In many ways, the backlash bills are a political response to the same "reverse discrimination" issue that the Alan Bakke case raised - a feeling that a minority group is getting special treatment.
Congress provides a ready vehicle. Its power over Indian affairs is almost absolute. Courts have ruled its authority over Indian matters to be largely a political question beyond the scope of judicial review.
This means the bottom line in almost any dispute over domestic Indian law is pretty much what Congress says it is. Treaties, negotiated in good faith by Indians years ago, are no exception. Congress, in effect, can change the terms of a domestic Indian treaty almost at will - something it cannot do in an international treaty without reprecussions. (The relationship between Indian treaties and international law is a matter of great dispute.)
Longest March organizers are attempting to organize opposition to 10 specific pieces of legislation, a majority of them arising out of the Washington state delegation.
One would eliminate Indian commercial fishing rights to the steelhead trout. Another would cut back on Indian water rights. Still another would end a knotty legal dispute in the Northeast with a payment to the Penobscot and Passamaquoddy tribes who claim ownership of more than 40 per cent of the land in Maine.
"This legislation just hit us across the face," says Jose Barerra, a Longest March press spokesman. "It all has to do with natural resources. We see it as a legislative manifesto to open up Indian lands to energy development interests, ranchers and commercial fisherman."
The characterization of the bills as an "Indian backlash" is a controversial one. Tim Coulter, executive director of the Indian Law Resource Center, maintains the term is little more than a media invention to describe what has been happening to Indians for generations.
"I think what's identified as backlash is more usefully described as racism," he says. "The use of the term backlash covers over the reality of the exploitation of Indian lands."
In an article in Civil Rights Digest, Coulter argues that the United States, through its courts and legislatures, has systemically deprived Indians of legal redress for "the most serious wrongs to Indian nations" and "has conclusively resolved the most crucial legal issues in favor of the U.S. and contrary to Indian interests."
The congressmen who have introduced the legislation that the Longest March is directed against take the opposite tack. They say their bills would rectify inequities that favor Indians.
Rep. Lloyd Meeds (D-Wash.), who until recently was regarded as somewhat of a champion of Indian affairs, has introduced two of the most far-reaching bills in this category: the Omnibus Indian Jurisdiction Act and the Quantification of Federal Reserved Water Rights for Indian Reservations Act.
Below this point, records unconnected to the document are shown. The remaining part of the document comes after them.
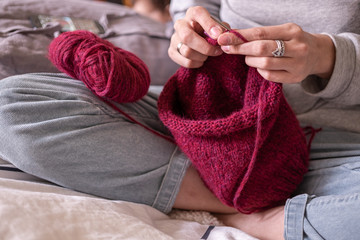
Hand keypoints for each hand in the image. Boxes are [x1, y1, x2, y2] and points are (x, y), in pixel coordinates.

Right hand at [168, 6, 224, 67]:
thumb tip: (222, 34)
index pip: (198, 14)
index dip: (209, 25)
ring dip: (202, 57)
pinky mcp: (172, 51)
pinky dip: (197, 63)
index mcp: (193, 14)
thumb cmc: (209, 32)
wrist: (198, 40)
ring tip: (208, 56)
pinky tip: (201, 60)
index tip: (219, 35)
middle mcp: (180, 24)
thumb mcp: (217, 27)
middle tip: (216, 51)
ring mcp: (174, 38)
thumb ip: (222, 29)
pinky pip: (186, 62)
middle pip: (187, 36)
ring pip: (187, 52)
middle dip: (205, 47)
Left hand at [217, 23, 335, 82]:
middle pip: (262, 48)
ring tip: (248, 58)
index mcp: (291, 30)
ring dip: (250, 60)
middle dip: (241, 49)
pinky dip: (260, 71)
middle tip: (227, 48)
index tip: (223, 38)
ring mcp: (297, 63)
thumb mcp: (281, 32)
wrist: (317, 54)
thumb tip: (231, 35)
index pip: (260, 33)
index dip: (239, 36)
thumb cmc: (291, 41)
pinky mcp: (295, 78)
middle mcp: (297, 46)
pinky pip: (269, 76)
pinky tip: (259, 67)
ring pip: (264, 63)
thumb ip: (260, 34)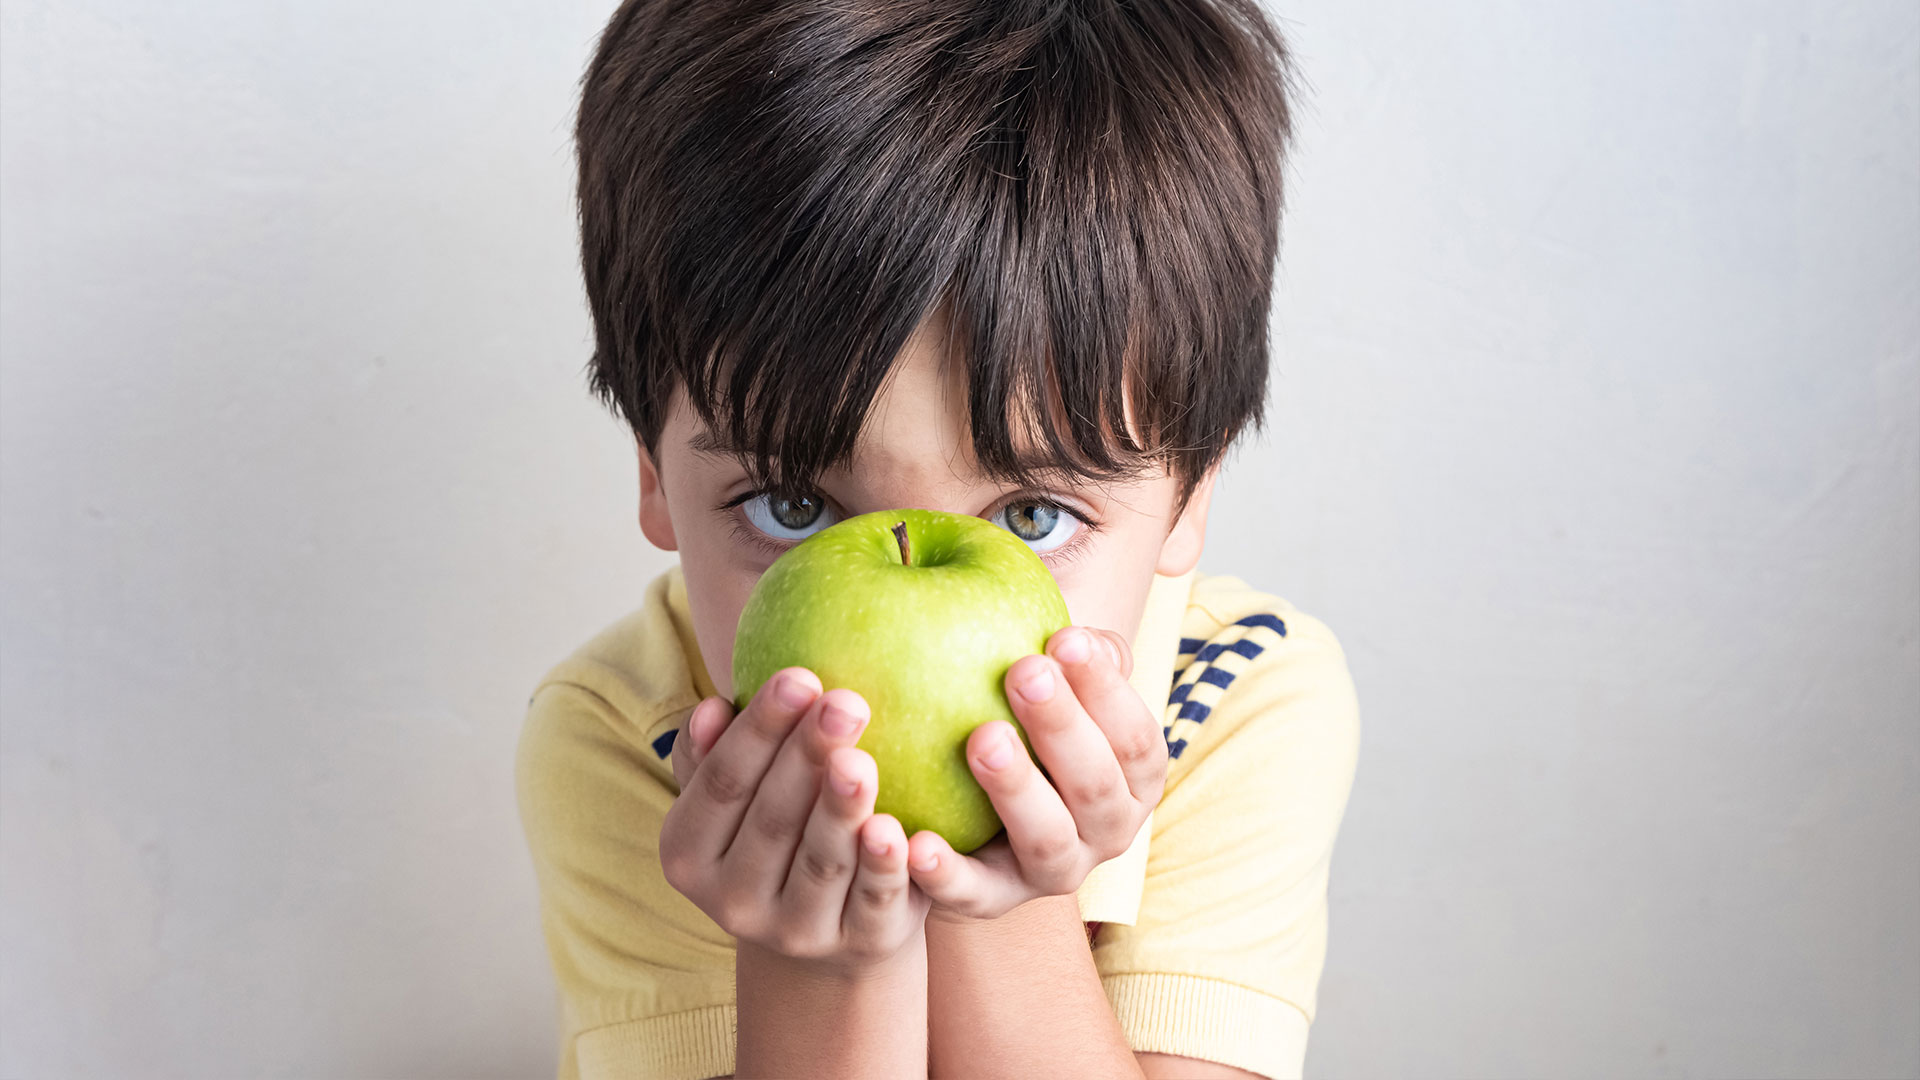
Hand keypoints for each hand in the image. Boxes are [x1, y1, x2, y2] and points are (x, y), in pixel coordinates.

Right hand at [659, 668, 929, 970]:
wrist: (826, 930)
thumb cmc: (775, 830)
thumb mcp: (736, 798)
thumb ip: (716, 753)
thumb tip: (711, 708)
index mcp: (688, 852)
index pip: (722, 783)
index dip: (758, 730)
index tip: (800, 676)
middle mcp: (732, 901)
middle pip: (771, 819)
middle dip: (806, 756)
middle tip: (845, 702)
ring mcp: (794, 932)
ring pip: (819, 862)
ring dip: (840, 811)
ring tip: (862, 759)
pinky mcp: (856, 945)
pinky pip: (870, 902)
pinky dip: (882, 867)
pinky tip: (896, 831)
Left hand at [904, 626, 1167, 919]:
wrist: (981, 816)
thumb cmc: (1027, 722)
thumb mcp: (1058, 689)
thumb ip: (1074, 657)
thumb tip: (1075, 632)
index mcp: (1134, 777)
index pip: (1135, 736)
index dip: (1107, 688)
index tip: (1065, 636)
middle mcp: (1107, 829)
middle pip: (1096, 785)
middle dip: (1064, 727)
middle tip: (1024, 671)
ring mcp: (1054, 871)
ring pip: (1046, 840)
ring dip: (1017, 789)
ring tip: (982, 740)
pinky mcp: (994, 901)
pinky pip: (972, 893)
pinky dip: (947, 873)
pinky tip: (913, 843)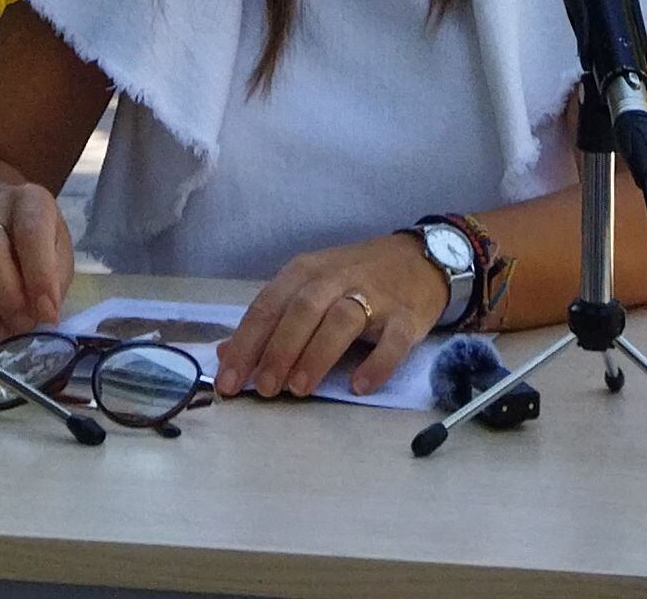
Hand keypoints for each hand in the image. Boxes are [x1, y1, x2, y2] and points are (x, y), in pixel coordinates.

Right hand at [0, 178, 72, 342]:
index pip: (30, 231)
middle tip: (22, 324)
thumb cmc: (38, 250)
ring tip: (1, 332)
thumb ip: (54, 281)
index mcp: (28, 201)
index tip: (47, 312)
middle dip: (7, 298)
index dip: (40, 276)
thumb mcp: (60, 258)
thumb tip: (42, 313)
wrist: (2, 232)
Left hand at [216, 233, 451, 400]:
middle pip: (303, 310)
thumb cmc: (355, 279)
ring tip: (299, 389)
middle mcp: (337, 278)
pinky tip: (359, 386)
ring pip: (342, 320)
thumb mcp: (309, 288)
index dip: (246, 343)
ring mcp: (375, 296)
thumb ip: (271, 320)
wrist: (420, 259)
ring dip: (317, 354)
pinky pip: (393, 340)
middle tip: (265, 388)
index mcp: (307, 271)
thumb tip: (225, 353)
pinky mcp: (407, 316)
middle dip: (279, 349)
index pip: (268, 305)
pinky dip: (377, 363)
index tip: (228, 381)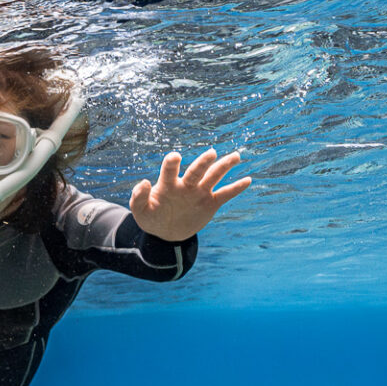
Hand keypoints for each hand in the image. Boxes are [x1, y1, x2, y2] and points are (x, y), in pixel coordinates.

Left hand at [129, 148, 252, 241]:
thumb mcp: (141, 212)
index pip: (170, 170)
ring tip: (236, 156)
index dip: (172, 163)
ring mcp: (199, 193)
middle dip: (203, 162)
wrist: (166, 232)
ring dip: (224, 166)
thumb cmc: (152, 217)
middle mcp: (186, 185)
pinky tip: (248, 180)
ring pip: (214, 177)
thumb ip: (138, 198)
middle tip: (212, 153)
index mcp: (168, 184)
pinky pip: (225, 194)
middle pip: (196, 171)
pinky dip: (236, 188)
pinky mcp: (210, 203)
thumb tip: (145, 182)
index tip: (175, 157)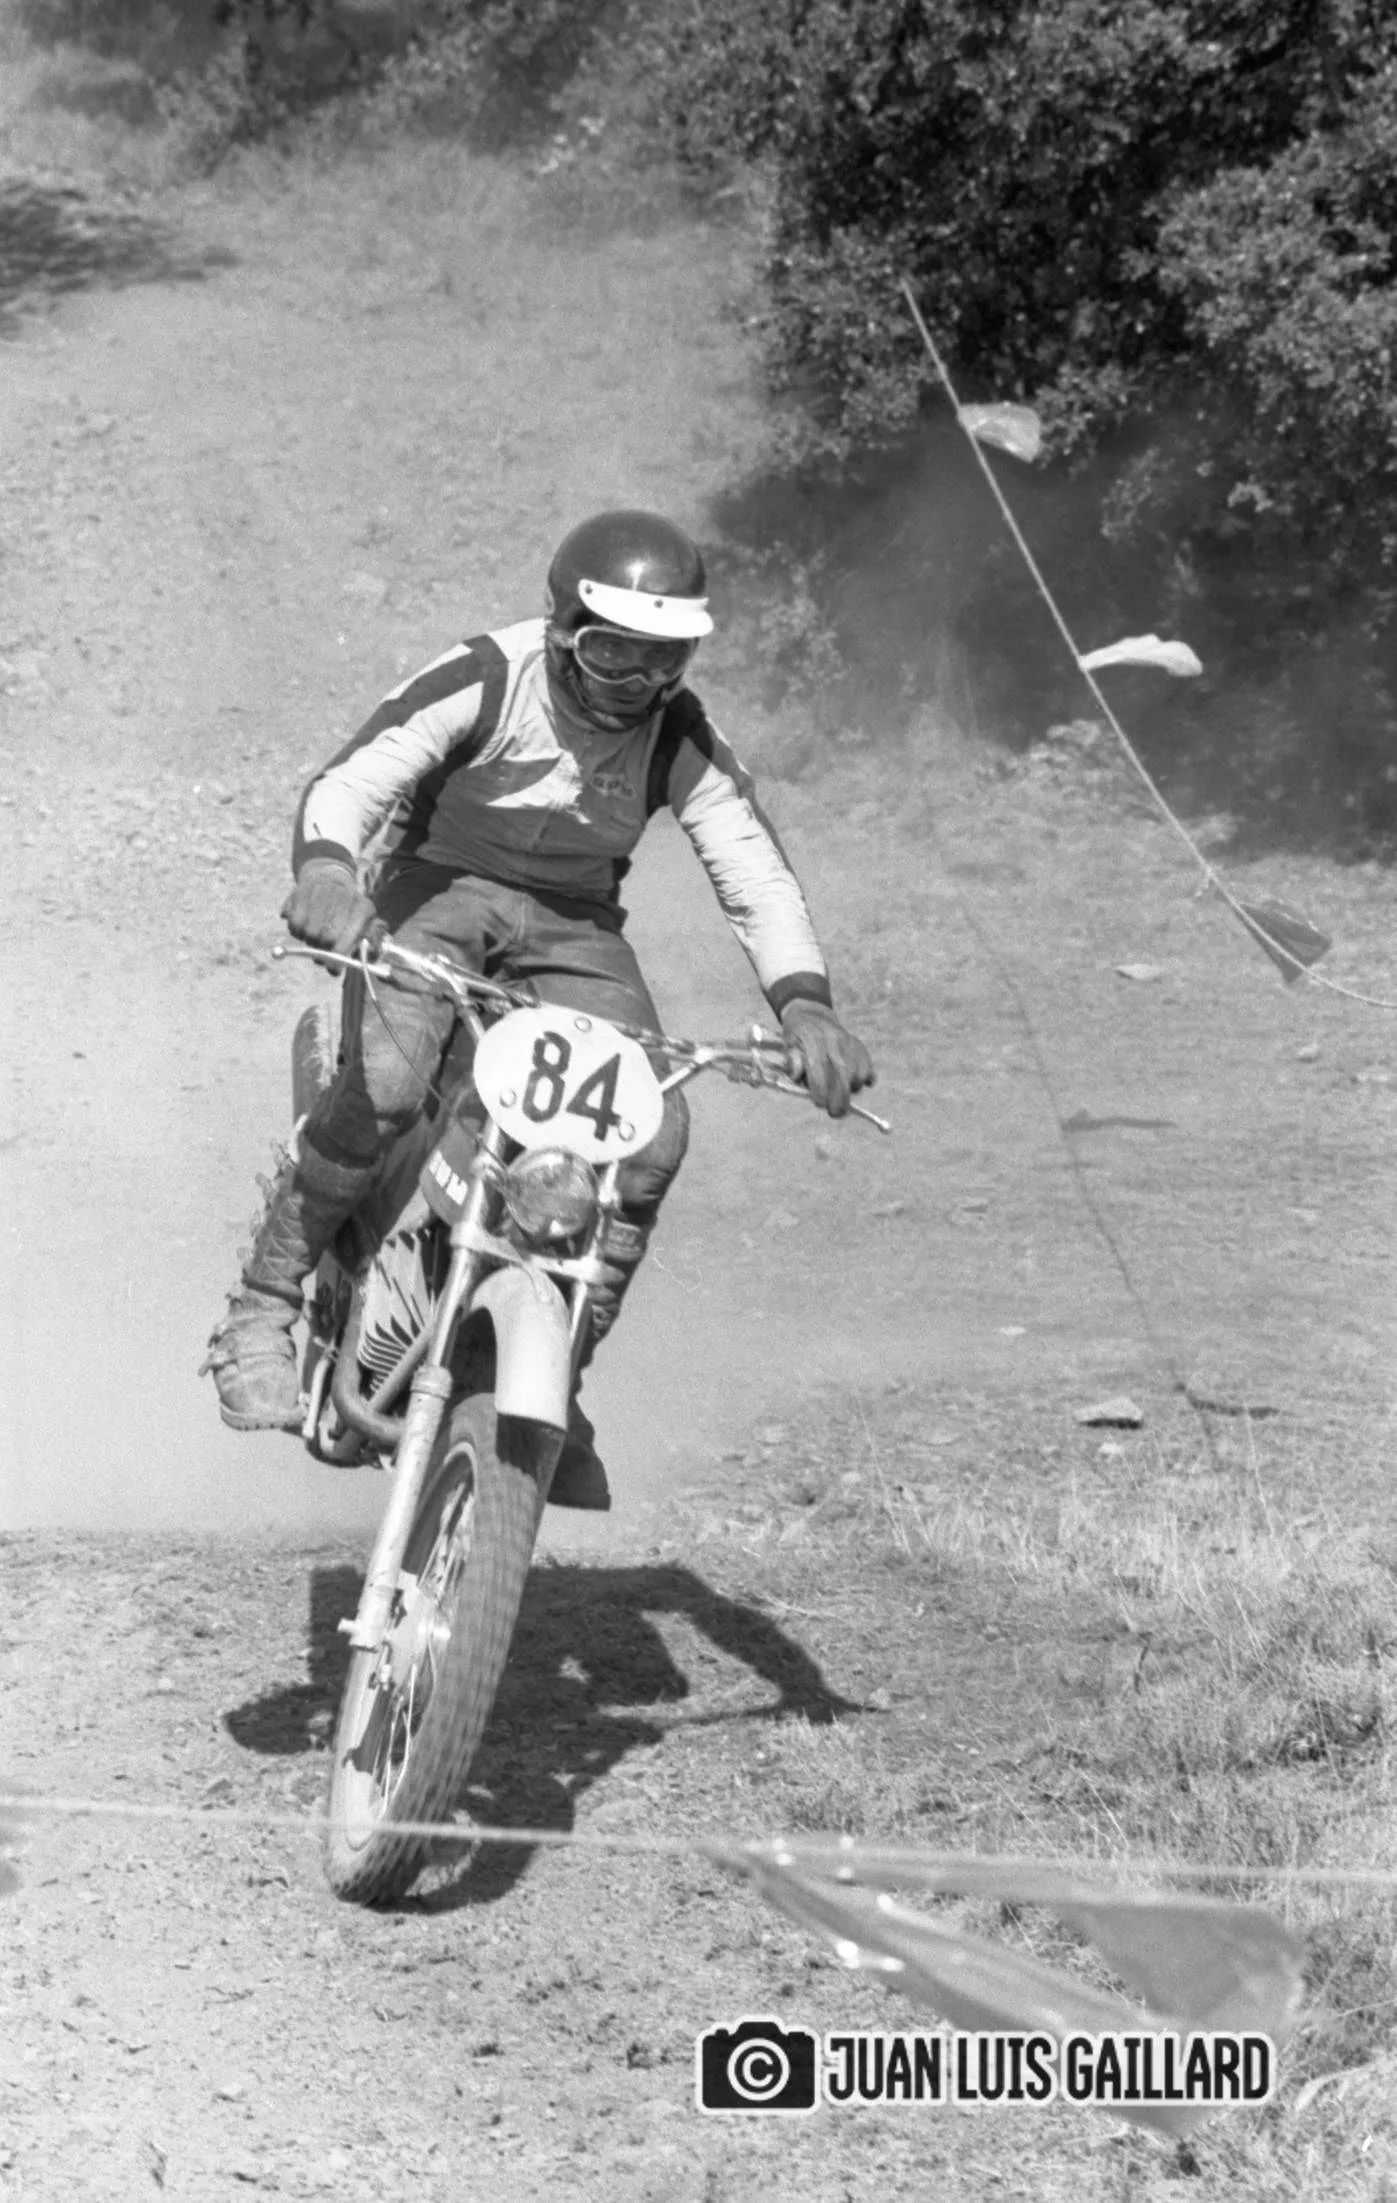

The latter would alter what has been U.S. water policy since 1908 under what is called the "Winters Doctrine." That doctrine holds that Indians have paramount rights to all water resources that arise upon, border, pass through or lie under reservations to satisfy both present and future needs.
Meeds would end that. The policy, he argues in a memorandum prepared to explain the bill, "jeopardizes established expectations to the continued use of water and precludes effective planning for the development, management and use of a scarce natural resource."
Meeds would freeze water rights at current uses, force relitigation of water claims adjudicated during the last 70 years, and take away water rights from Indian tribes that do not file claims for them during the next five years. The bill, a memo prepared by the Senate subcommittee on Indian affairs staff argues, "is probably unconstitutional" and "is clearly a violation of treaty agreements."
Meed's Omnibus Indian Jurisdiction Act would strip Indian tribes of criminal jurisdiction over anyone on reservations except tribal members, and limit current jurisdiction over Indians.
Meeds considers this a major reform. "In today's chaotic setting, if you were driving a car on an Indian reservation in many states and were involved in an accident with an Indian driver, chances are you would not be able to recover damages," he has written.
"Similarly, if you resided on an Indian reservation, as do thousands of non-Indian Americans, your land would probably be subject to zoning, taxation and other regulations by tribal authority for which you have no right to representation."